Retype every line of the data below, starting with the first and ending with the line that contains "right elbow: (400, 300)", but leave out the pictures.
#####
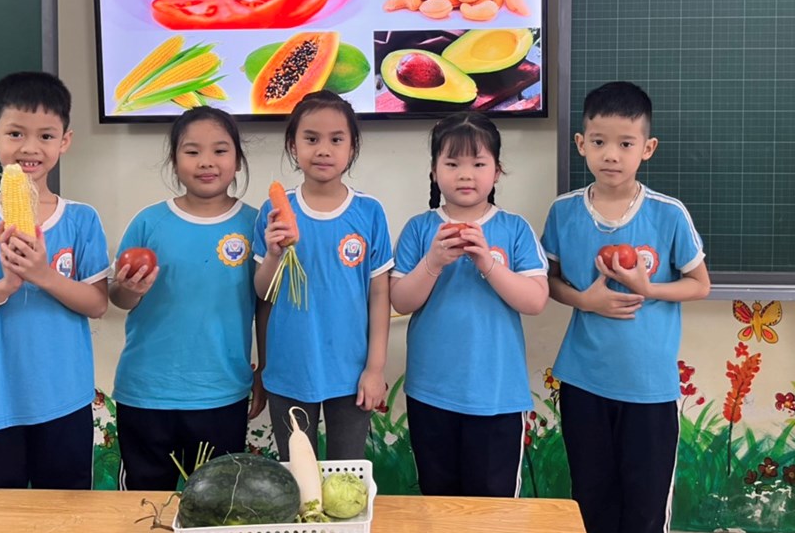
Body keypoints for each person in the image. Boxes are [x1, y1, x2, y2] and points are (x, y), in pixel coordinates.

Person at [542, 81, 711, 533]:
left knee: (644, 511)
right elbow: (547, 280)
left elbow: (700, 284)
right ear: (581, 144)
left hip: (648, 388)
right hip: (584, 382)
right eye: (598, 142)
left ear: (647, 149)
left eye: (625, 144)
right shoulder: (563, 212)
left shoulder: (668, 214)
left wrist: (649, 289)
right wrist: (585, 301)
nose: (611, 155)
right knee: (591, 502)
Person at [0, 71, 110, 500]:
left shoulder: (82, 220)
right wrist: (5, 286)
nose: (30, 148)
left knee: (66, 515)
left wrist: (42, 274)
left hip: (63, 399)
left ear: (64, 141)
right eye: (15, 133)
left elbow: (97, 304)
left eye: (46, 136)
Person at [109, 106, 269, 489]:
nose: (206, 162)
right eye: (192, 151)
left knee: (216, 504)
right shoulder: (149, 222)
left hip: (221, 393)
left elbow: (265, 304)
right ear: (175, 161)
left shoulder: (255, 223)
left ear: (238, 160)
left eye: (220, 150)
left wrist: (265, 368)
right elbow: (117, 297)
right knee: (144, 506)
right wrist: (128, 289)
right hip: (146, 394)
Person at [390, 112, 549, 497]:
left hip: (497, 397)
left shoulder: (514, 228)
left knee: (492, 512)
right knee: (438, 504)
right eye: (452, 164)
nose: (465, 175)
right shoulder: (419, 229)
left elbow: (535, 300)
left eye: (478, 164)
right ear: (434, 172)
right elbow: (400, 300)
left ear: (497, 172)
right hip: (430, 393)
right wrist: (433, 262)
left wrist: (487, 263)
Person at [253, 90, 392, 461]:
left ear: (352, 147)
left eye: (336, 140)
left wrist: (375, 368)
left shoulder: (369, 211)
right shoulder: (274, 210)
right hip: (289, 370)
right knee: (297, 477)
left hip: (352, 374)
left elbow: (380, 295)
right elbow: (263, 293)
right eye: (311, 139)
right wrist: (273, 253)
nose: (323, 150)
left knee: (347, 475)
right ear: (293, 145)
#####
» Solution to this task:
Body keypoints for each person in the image. Boxes are [x1, y1, x2, y2] and points are (x, y), in pixel coordinates.

Person at [542, 81, 711, 533]:
left knee: (644, 511)
right elbow: (547, 280)
left elbow: (700, 284)
right ear: (581, 144)
left hip: (648, 388)
right hip: (584, 382)
right eye: (598, 142)
left ear: (647, 149)
left eye: (625, 144)
right shoulder: (563, 212)
left shoulder: (668, 214)
left wrist: (649, 289)
right wrist: (585, 301)
nose: (611, 155)
right knee: (591, 502)
Person at [0, 71, 110, 500]:
left shoulder: (82, 220)
right wrist: (5, 286)
nose: (30, 148)
left knee: (66, 515)
left wrist: (42, 274)
left hip: (63, 399)
left ear: (64, 141)
right eye: (15, 133)
left elbow: (97, 304)
left eye: (46, 136)
Person at [109, 106, 269, 489]:
nose: (206, 162)
right eye: (192, 151)
left knee: (216, 504)
right shoulder: (149, 222)
left hip: (221, 393)
left elbow: (265, 304)
right ear: (175, 161)
left shoulder: (255, 223)
left ear: (238, 160)
left eye: (220, 150)
left wrist: (265, 368)
right elbow: (117, 297)
right knee: (144, 506)
right wrist: (128, 289)
right hip: (146, 394)
Person at [390, 112, 549, 497]:
left hip: (497, 397)
left shoulder: (514, 228)
left knee: (492, 512)
right knee: (438, 504)
right eye: (452, 164)
nose: (465, 175)
right shoulder: (419, 229)
left elbow: (535, 300)
left eye: (478, 164)
right ear: (434, 172)
right elbow: (400, 300)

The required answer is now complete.